Turning More Bearish Going Into 2014
We are turning more bearish on the Taiwanese auto sector going into 2014. We do not expect the embattled consumer to begin loosening his purse strings especially as economic growth is expected to remain lacklustre. Furthermore, the structural rebalancing of the Chinese economy (Taiwan's largest trading partner) is starting to hurt some Taiwanese manufacturers, which we believe will pose a major headwind to CV sales as manufacturing orders begin to decline (see 'Strong Headwinds To Growth To Prevail In 2014', November 4).
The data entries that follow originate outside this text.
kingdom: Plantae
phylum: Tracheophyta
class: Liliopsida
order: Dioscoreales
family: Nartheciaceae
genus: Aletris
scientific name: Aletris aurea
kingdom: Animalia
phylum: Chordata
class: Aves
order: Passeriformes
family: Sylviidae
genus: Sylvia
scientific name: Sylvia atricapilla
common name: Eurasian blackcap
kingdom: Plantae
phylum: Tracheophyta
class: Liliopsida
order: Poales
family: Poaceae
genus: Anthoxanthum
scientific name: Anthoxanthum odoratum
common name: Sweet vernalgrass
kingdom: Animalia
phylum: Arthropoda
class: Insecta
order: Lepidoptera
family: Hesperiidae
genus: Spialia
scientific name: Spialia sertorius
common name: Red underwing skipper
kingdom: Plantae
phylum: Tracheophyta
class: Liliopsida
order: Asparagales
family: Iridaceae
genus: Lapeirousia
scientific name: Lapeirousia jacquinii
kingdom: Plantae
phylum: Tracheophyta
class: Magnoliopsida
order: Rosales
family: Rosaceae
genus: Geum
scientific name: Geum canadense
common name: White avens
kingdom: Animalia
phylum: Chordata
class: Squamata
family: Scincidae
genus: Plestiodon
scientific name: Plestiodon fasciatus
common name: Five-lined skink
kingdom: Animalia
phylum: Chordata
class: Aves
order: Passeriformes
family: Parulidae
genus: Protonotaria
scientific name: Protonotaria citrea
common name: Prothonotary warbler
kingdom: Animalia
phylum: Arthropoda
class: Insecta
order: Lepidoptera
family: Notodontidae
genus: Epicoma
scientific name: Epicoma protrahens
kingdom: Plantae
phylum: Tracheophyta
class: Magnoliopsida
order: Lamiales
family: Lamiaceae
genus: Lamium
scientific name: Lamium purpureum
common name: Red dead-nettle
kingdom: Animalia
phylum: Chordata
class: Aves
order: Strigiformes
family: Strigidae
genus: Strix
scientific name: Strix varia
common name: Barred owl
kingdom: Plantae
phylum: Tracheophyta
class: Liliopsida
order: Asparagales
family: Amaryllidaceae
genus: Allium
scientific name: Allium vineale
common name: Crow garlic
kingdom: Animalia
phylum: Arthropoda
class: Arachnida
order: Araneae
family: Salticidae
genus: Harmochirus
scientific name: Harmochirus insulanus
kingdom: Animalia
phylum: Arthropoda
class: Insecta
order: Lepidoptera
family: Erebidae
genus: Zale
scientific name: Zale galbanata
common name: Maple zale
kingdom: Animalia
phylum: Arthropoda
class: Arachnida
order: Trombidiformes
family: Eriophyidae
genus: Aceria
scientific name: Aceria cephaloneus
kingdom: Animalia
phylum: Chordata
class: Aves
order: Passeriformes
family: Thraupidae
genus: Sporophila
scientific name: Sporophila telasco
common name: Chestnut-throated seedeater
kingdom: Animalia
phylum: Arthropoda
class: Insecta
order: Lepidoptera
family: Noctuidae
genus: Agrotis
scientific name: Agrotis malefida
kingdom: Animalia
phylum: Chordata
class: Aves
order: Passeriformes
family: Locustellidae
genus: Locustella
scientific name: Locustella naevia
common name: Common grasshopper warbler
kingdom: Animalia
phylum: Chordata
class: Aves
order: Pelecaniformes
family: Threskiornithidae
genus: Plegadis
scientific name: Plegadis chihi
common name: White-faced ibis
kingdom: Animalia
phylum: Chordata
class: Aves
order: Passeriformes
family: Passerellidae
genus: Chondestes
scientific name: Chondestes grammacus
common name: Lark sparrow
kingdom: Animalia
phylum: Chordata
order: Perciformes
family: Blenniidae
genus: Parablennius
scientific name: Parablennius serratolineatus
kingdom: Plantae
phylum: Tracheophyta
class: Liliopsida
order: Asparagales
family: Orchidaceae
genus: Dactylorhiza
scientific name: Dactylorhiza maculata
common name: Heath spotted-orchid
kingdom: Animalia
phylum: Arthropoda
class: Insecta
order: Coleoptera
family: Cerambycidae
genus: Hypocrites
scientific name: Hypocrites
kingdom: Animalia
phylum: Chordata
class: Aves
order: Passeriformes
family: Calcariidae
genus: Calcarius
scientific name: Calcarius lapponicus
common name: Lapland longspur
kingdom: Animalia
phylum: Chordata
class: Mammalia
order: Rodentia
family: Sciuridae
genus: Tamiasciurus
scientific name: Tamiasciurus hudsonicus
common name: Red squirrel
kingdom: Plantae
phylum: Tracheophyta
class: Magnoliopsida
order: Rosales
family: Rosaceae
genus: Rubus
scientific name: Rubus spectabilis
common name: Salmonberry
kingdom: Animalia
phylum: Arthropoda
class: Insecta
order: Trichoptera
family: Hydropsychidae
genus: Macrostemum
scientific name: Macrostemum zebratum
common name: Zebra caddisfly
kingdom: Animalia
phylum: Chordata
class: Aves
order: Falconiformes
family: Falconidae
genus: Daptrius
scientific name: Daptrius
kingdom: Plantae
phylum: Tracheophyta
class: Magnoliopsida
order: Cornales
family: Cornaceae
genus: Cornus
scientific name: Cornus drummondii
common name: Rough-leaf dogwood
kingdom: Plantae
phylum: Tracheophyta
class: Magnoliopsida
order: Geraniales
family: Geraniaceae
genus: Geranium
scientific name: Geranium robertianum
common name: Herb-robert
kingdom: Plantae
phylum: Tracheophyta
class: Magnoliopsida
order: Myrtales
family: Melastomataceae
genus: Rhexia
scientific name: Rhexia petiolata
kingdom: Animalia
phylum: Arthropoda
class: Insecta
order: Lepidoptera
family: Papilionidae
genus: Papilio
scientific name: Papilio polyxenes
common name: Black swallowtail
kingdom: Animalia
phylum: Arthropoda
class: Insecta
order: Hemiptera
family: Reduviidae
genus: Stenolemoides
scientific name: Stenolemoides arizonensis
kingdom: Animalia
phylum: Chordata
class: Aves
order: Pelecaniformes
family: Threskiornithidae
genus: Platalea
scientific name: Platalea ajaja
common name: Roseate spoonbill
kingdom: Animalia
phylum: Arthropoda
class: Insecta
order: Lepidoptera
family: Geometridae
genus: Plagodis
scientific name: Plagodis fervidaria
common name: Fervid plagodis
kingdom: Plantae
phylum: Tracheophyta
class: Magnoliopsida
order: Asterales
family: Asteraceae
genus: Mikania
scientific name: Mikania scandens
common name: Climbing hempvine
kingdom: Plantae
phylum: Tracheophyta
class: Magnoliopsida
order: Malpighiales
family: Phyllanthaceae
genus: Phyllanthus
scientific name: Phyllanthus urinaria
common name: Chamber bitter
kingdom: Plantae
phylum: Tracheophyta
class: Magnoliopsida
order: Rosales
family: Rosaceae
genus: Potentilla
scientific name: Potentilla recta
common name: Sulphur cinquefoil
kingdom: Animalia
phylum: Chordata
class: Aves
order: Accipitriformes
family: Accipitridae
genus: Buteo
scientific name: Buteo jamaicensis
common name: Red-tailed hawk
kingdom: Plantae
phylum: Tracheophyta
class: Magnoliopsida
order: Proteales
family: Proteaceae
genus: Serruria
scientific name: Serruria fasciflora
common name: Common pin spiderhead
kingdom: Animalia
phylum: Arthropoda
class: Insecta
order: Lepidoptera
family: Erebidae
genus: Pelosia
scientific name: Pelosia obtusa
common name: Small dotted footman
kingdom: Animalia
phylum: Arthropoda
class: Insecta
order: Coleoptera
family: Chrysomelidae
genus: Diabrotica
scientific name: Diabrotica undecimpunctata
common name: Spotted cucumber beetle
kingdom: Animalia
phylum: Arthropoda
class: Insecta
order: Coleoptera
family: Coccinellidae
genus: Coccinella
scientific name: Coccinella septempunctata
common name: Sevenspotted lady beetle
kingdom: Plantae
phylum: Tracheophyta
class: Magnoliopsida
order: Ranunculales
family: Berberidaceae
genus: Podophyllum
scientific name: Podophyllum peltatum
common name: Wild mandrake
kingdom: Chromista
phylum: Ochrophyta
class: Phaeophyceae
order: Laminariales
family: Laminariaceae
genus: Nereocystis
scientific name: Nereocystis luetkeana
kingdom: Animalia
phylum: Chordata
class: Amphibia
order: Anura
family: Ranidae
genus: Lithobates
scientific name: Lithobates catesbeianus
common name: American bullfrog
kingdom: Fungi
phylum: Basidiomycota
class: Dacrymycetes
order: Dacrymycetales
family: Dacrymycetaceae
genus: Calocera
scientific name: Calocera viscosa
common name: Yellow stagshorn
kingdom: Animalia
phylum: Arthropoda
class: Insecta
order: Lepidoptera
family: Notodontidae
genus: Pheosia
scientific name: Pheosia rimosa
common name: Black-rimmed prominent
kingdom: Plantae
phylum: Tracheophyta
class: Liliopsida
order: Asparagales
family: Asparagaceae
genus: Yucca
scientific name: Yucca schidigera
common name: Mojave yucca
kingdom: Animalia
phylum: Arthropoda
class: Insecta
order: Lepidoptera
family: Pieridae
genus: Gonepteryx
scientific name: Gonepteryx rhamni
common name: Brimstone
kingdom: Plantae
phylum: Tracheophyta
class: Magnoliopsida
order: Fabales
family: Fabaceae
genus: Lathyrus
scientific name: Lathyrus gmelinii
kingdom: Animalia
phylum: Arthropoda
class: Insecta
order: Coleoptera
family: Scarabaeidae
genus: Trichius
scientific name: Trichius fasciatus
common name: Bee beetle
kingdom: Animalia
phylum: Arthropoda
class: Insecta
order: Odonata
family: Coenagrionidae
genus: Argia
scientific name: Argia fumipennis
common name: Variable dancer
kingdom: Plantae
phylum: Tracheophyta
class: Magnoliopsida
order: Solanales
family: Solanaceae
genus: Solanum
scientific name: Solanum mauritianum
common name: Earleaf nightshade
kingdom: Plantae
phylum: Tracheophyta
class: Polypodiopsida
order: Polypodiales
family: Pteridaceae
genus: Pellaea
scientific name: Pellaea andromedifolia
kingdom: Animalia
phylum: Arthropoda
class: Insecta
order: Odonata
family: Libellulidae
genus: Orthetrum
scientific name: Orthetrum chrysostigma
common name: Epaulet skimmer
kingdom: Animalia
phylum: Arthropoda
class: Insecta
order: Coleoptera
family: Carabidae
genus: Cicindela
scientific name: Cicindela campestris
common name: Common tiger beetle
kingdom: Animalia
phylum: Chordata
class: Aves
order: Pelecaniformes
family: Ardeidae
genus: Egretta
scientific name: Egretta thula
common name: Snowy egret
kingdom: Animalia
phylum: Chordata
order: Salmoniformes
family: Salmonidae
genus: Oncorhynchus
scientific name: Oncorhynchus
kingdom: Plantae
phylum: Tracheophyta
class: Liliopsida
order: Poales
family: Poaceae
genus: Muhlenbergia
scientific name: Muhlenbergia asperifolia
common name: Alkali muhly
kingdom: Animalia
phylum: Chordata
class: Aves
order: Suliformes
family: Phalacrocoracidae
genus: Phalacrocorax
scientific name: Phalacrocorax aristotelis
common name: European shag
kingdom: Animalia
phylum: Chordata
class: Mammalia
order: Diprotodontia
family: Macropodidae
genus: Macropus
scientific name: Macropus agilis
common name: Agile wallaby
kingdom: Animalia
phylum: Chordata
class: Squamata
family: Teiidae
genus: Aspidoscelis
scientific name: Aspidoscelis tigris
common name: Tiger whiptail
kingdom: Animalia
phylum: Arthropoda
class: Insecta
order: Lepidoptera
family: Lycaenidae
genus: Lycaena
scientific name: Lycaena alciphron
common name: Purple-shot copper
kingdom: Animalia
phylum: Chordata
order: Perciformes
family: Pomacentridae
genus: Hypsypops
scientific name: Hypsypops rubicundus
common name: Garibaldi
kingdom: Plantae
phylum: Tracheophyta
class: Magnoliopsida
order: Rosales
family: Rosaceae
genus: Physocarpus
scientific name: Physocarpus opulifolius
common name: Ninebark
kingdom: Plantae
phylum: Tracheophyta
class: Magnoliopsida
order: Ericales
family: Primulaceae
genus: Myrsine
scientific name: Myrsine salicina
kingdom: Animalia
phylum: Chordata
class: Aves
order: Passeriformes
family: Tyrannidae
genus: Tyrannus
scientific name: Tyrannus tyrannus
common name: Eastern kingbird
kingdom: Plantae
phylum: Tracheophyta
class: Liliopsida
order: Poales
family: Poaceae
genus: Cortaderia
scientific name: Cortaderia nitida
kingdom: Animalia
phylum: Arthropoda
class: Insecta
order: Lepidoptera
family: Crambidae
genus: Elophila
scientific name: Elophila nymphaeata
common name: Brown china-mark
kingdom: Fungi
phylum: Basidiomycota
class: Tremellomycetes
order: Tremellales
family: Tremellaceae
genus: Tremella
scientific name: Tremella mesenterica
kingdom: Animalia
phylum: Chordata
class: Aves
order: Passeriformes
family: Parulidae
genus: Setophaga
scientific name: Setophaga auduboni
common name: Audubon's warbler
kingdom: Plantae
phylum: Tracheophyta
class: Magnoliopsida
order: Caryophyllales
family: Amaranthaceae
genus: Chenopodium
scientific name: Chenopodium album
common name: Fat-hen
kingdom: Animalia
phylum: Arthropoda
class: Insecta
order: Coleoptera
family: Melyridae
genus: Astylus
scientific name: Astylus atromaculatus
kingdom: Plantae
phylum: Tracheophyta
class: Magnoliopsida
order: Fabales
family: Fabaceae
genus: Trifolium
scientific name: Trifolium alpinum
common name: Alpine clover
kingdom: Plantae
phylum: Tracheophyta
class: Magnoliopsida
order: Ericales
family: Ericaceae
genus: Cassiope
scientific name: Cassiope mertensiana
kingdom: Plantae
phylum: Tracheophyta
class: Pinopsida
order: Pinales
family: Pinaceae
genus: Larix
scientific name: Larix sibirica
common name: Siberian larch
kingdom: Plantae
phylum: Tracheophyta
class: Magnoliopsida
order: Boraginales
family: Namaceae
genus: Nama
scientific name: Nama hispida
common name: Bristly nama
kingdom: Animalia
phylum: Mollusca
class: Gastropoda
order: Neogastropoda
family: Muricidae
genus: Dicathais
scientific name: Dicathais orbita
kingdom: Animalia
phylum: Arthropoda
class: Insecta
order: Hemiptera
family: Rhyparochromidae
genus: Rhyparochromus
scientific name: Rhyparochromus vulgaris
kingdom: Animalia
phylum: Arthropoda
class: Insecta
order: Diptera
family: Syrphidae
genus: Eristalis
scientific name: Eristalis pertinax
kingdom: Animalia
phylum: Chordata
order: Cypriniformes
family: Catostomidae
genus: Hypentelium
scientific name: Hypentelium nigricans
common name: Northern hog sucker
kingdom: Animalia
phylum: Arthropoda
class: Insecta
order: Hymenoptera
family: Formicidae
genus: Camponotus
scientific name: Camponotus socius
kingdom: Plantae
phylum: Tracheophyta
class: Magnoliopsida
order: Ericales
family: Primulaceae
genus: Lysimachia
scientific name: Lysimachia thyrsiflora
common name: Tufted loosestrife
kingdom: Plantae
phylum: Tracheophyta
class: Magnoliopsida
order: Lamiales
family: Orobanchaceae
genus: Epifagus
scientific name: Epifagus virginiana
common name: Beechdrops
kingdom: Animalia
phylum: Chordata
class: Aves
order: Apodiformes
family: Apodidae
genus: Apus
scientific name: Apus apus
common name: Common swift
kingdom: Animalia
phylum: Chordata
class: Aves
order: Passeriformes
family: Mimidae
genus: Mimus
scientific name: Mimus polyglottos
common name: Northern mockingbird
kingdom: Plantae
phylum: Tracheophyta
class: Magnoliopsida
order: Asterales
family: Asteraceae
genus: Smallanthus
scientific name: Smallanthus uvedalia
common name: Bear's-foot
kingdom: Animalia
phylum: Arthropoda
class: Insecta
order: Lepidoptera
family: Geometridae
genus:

In light of this, we are also downgrading our 2014 passenger car sales growth forecast to -1.8%, to 210,000 units, from 0.5% previously. However, given the steep contraction in CV sales in 2013 (we forecast a decline of 13.9%), we expect CV sales to remain roughly unchanged in 2014 at 51,000 units. This will then bring our total 2014 vehicle sales growth forecast to -1.2%, to 261,000 units.
As domestic sales make up about 80% of total output, local market dynamics have a major influence on automakers' production decisions. Therefore, in tandem with the decline in vehicle sales, auto production has also struggled in the past few months, bringing output for the first 10 months of 2013 to 275,142 units, a decline of 2.3% y-o-y. That said, it is in line to meet our bearish 2013 production growth forecast of -1.2%, to 335,000 units and we are happy to maintain it.